Provided material —
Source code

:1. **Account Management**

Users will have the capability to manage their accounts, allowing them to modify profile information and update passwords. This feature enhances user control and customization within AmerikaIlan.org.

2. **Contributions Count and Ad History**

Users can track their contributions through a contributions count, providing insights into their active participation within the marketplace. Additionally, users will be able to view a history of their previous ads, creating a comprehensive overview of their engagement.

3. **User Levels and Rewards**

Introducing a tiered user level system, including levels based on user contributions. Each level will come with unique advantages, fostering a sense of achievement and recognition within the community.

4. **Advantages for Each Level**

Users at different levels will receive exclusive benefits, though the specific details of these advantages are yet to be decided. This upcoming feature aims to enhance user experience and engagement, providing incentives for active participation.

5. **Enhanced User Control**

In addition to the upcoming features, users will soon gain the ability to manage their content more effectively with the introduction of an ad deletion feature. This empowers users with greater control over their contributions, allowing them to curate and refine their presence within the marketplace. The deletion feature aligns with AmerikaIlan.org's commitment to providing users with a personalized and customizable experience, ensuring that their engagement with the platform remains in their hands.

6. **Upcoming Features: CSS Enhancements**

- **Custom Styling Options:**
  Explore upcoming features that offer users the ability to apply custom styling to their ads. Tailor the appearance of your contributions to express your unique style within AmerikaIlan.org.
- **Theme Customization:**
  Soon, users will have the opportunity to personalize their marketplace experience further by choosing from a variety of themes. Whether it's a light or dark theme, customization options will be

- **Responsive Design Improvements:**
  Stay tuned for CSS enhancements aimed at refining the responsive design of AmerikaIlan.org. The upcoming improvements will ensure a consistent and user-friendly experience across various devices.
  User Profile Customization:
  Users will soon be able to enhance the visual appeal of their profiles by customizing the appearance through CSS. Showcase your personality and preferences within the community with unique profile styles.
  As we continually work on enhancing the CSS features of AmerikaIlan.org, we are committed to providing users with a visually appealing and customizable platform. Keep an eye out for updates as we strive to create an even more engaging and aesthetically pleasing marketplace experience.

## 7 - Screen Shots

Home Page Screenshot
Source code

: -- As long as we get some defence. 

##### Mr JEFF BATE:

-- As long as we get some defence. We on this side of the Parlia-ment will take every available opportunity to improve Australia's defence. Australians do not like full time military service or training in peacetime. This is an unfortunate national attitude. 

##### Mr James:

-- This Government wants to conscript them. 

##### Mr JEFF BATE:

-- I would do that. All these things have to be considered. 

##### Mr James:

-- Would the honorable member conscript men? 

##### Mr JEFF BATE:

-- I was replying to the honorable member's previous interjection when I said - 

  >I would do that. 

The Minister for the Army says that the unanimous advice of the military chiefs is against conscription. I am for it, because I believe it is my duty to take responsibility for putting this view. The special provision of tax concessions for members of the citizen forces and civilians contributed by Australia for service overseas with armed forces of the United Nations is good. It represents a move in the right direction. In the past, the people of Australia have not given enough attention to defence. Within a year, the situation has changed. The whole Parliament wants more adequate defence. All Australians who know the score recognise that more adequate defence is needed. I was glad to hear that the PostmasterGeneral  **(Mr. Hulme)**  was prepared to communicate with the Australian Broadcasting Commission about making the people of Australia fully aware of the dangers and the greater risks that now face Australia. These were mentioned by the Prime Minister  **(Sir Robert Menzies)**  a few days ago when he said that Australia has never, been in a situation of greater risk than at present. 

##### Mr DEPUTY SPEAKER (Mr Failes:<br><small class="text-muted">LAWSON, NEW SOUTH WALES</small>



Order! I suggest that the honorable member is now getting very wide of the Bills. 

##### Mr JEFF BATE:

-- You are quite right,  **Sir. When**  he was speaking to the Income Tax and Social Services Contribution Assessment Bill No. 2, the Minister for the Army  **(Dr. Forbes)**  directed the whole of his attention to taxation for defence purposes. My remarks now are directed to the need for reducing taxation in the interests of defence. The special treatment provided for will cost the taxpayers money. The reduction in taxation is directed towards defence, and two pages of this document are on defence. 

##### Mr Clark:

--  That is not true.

What the exercise asks — Exactly as it appears above, retype the material in full.

Response to this task —
Source code

:1. **Account Management**

Users will have the capability to manage their accounts, allowing them to modify profile information and update passwords. This feature enhances user control and customization within AmerikaIlan.org.

2. **Contributions Count and Ad History**

Users can track their contributions through a contributions count, providing insights into their active participation within the marketplace. Additionally, users will be able to view a history of their previous ads, creating a comprehensive overview of their engagement.

3. **User Levels and Rewards**

Introducing a tiered user level system, including levels based on user contributions. Each level will come with unique advantages, fostering a sense of achievement and recognition within the community.

4. **Advantages for Each Level**

Users at different levels will receive exclusive benefits, though the specific details of these advantages are yet to be decided. This upcoming feature aims to enhance user experience and engagement, providing incentives for active participation.

5. **Enhanced User Control**

In addition to the upcoming features, users will soon gain the ability to manage their content more effectively with the introduction of an ad deletion feature. This empowers users with greater control over their contributions, allowing them to curate and refine their presence within the marketplace. The deletion feature aligns with AmerikaIlan.org's commitment to providing users with a personalized and customizable experience, ensuring that their engagement with the platform remains in their hands.

6. **Upcoming Features: CSS Enhancements**

- **Custom Styling Options:**
  Explore upcoming features that offer users the ability to apply custom styling to their ads. Tailor the appearance of your contributions to express your unique style within AmerikaIlan.org.
- **Theme Customization:**
  Soon, users will have the opportunity to personalize their marketplace experience further by choosing from a variety of themes. Whether it's a light or dark theme, customization options will be

- **Responsive Design Improvements:**
  Stay tuned for CSS enhancements aimed at refining the responsive design of AmerikaIlan.org. The upcoming improvements will ensure a consistent and user-friendly experience across various devices.
  User Profile Customization:
  Users will soon be able to enhance the visual appeal of their profiles by customizing the appearance through CSS. Showcase your personality and preferences within the community with unique profile styles.
  As we continually work on enhancing the CSS features of AmerikaIlan.org, we are committed to providing users with a visually appealing and customizable platform. Keep an eye out for updates as we strive to create an even more engaging and aesthetically pleasing marketplace experience.

## 7 - Screen Shots

Home Page Screenshot
Source code

: -- As long as we get some defence. 

##### Mr JEFF BATE:

-- As long as we get some defence. We on this side of the Parlia-ment will take every available opportunity to improve Australia's defence. Australians do not like full time military service or training in peacetime. This is an unfortunate national attitude. 

##### Mr James:

-- This Government wants to conscript them. 

##### Mr JEFF BATE:

-- I would do that. All these things have to be considered. 

##### Mr James:

-- Would the honorable member conscript men? 

##### Mr JEFF BATE:

-- I was replying to the honorable member's previous interjection when I said - 

  >I would do that. 

The Minister for the Army says that the unanimous advice of the military chiefs is against conscription. I am for it, because I believe it is my duty to take responsibility for putting this view. The special provision of tax concessions for members of the citizen forces and civilians contributed by Australia for service overseas with armed forces of the United Nations is good. It represents a move in the right direction. In the past, the people of Australia have not given enough attention to defence. Within a year, the situation has changed. The whole Parliament wants more adequate defence. All Australians who know the score recognise that more adequate defence is needed. I was glad to hear that the PostmasterGeneral  **(Mr. Hulme)**  was prepared to communicate with the Australian Broadcasting Commission about making the people of Australia fully aware of the dangers and the greater risks that now face Australia. These were mentioned by the Prime Minister  **(Sir Robert Menzies)**  a few days ago when he said that Australia has never, been in a situation of greater risk than at present. 

##### Mr DEPUTY SPEAKER (Mr Failes:<br><small class="text-muted">LAWSON, NEW SOUTH WALES</small>



Order! I suggest that the honorable member is now getting very wide of the Bills. 

##### Mr JEFF BATE:

-- You are quite right,  **Sir. When**  he was speaking to the Income Tax and Social Services Contribution Assessment Bill No. 2, the Minister for the Army  **(Dr. Forbes)**  directed the whole of his attention to taxation for defence purposes. My remarks now are directed to the need for reducing taxation in the interests of defence. The special treatment provided for will cost the taxpayers money. The reduction in taxation is directed towards defence, and two pages of this document are on defence. 

##### Mr Clark:

--  That is not true.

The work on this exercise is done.